Source data:
● ● ●
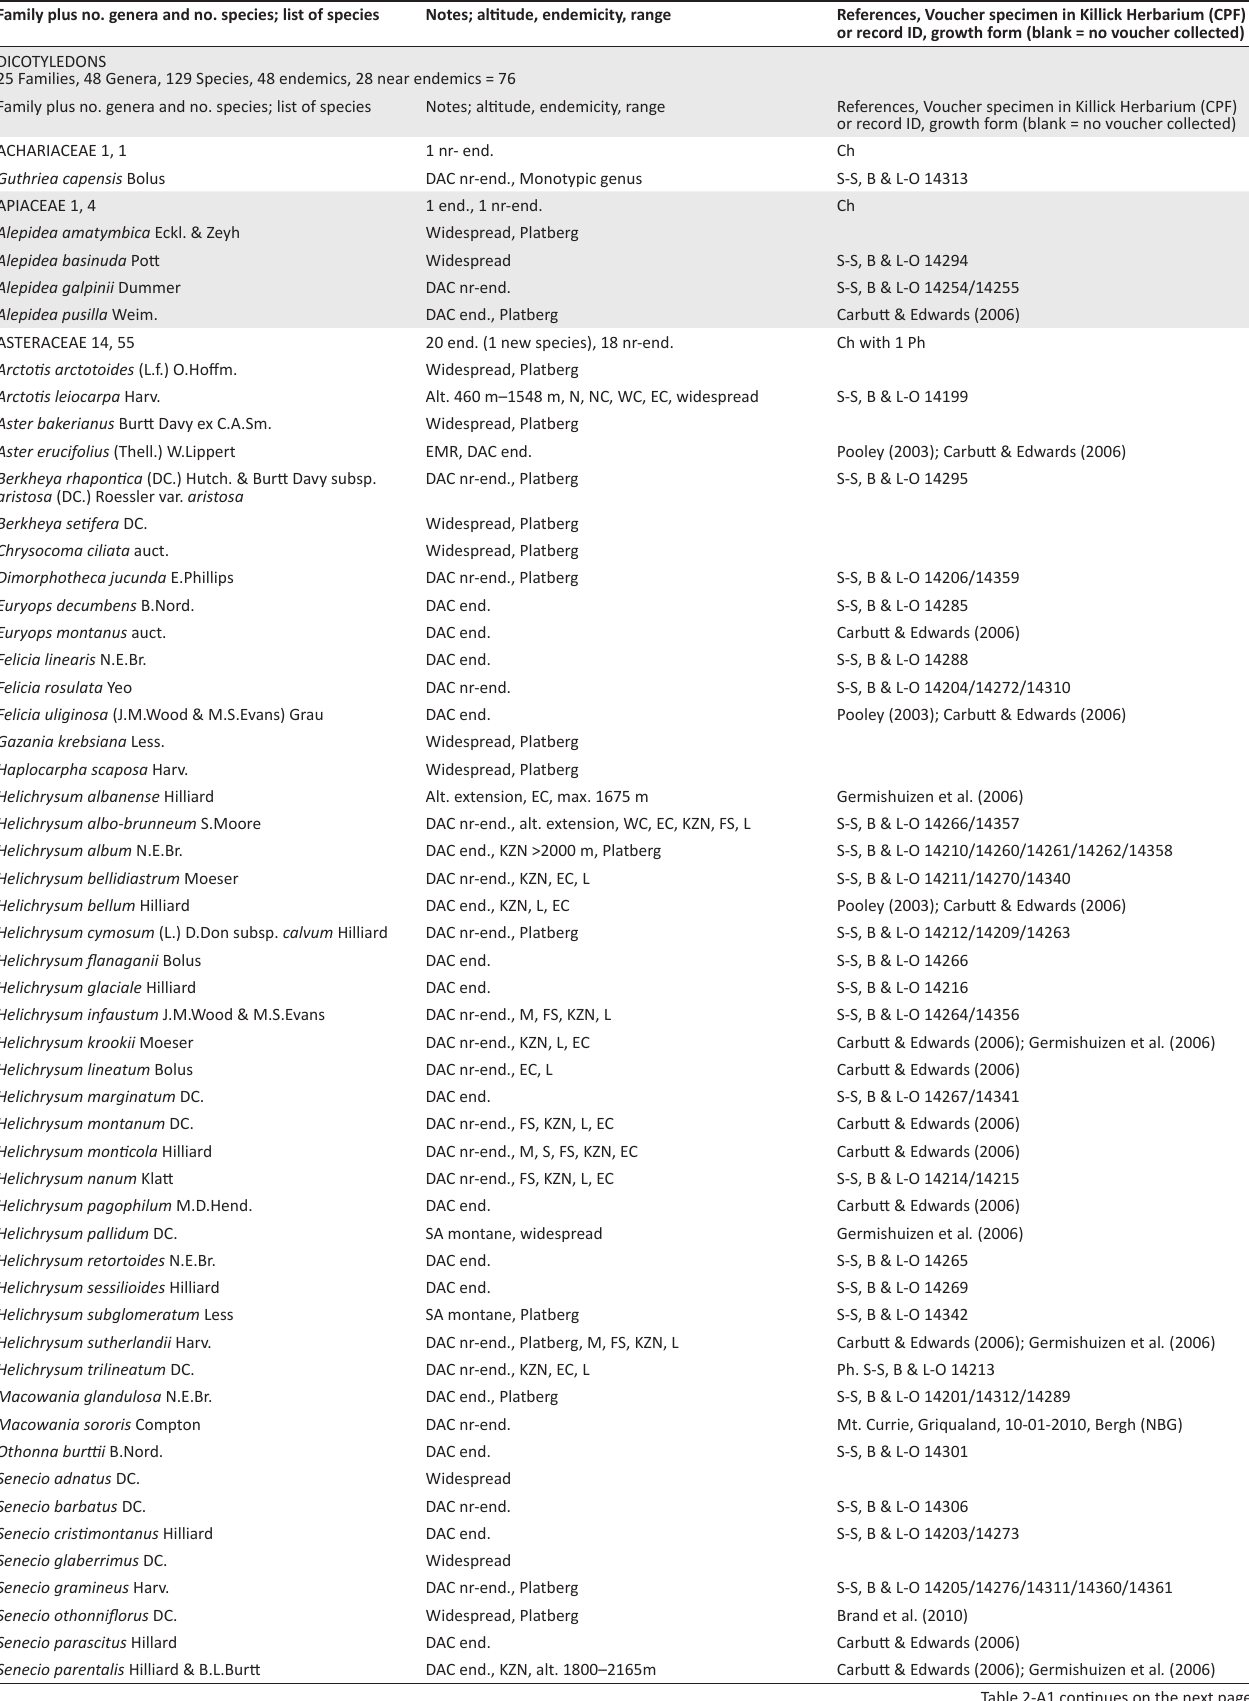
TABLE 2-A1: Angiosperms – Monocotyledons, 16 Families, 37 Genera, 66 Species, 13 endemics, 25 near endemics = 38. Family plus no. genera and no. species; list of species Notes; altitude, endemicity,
● ● ●
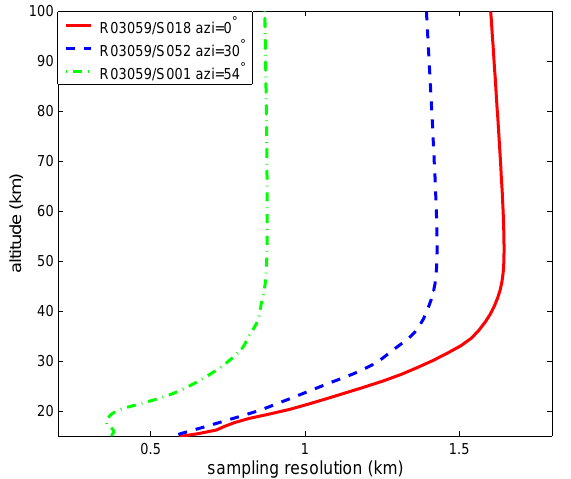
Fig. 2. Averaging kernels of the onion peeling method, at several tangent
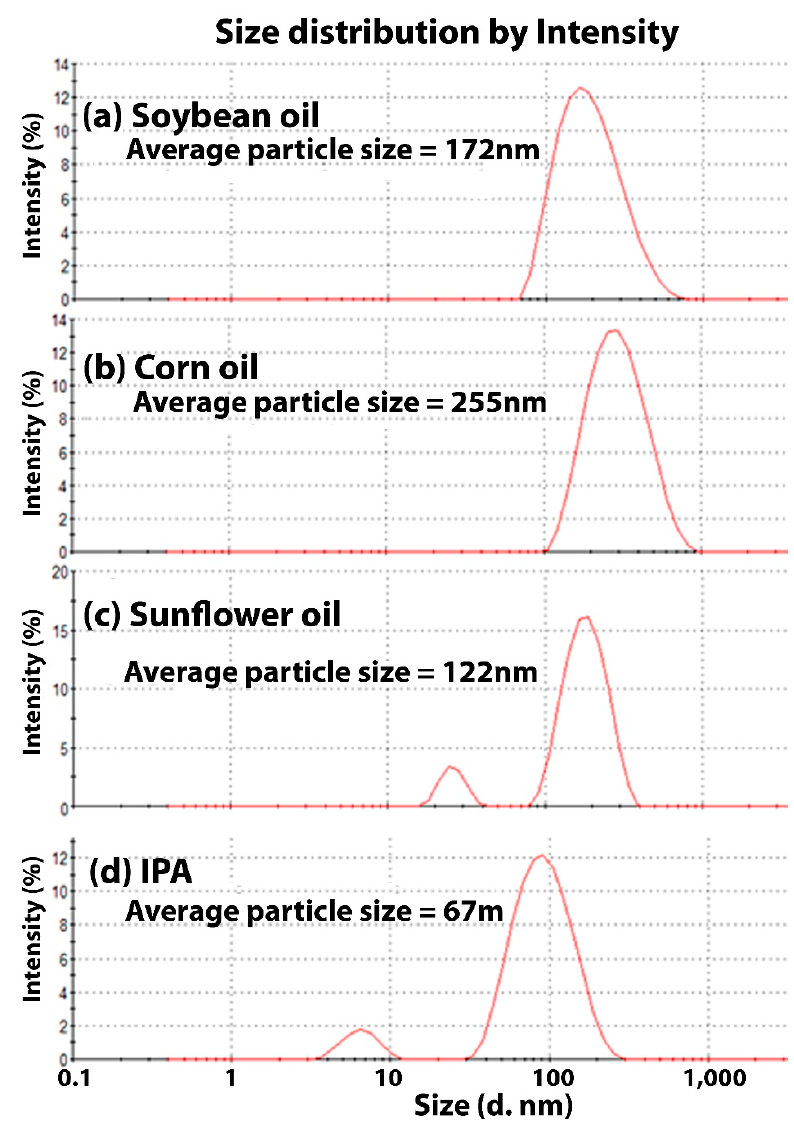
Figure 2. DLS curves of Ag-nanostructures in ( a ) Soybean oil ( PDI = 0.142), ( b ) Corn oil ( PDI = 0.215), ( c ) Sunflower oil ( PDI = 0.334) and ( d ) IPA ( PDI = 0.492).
● ● ●
What to do: In the entries above, find the line with "Fig. 2. Averaging" and the line with "Figure 2. DLS". Write out exactly those two lines and every line between them, pictures excluded.

The answer:
Fig. 2. Averaging kernels of the onion peeling method, at several tangent
Figure 2. DLS curves of Ag-nanostructures in ( a ) Soybean oil ( PDI = 0.142), ( b ) Corn oil ( PDI = 0.215), ( c ) Sunflower oil ( PDI = 0.334) and ( d ) IPA ( PDI = 0.492).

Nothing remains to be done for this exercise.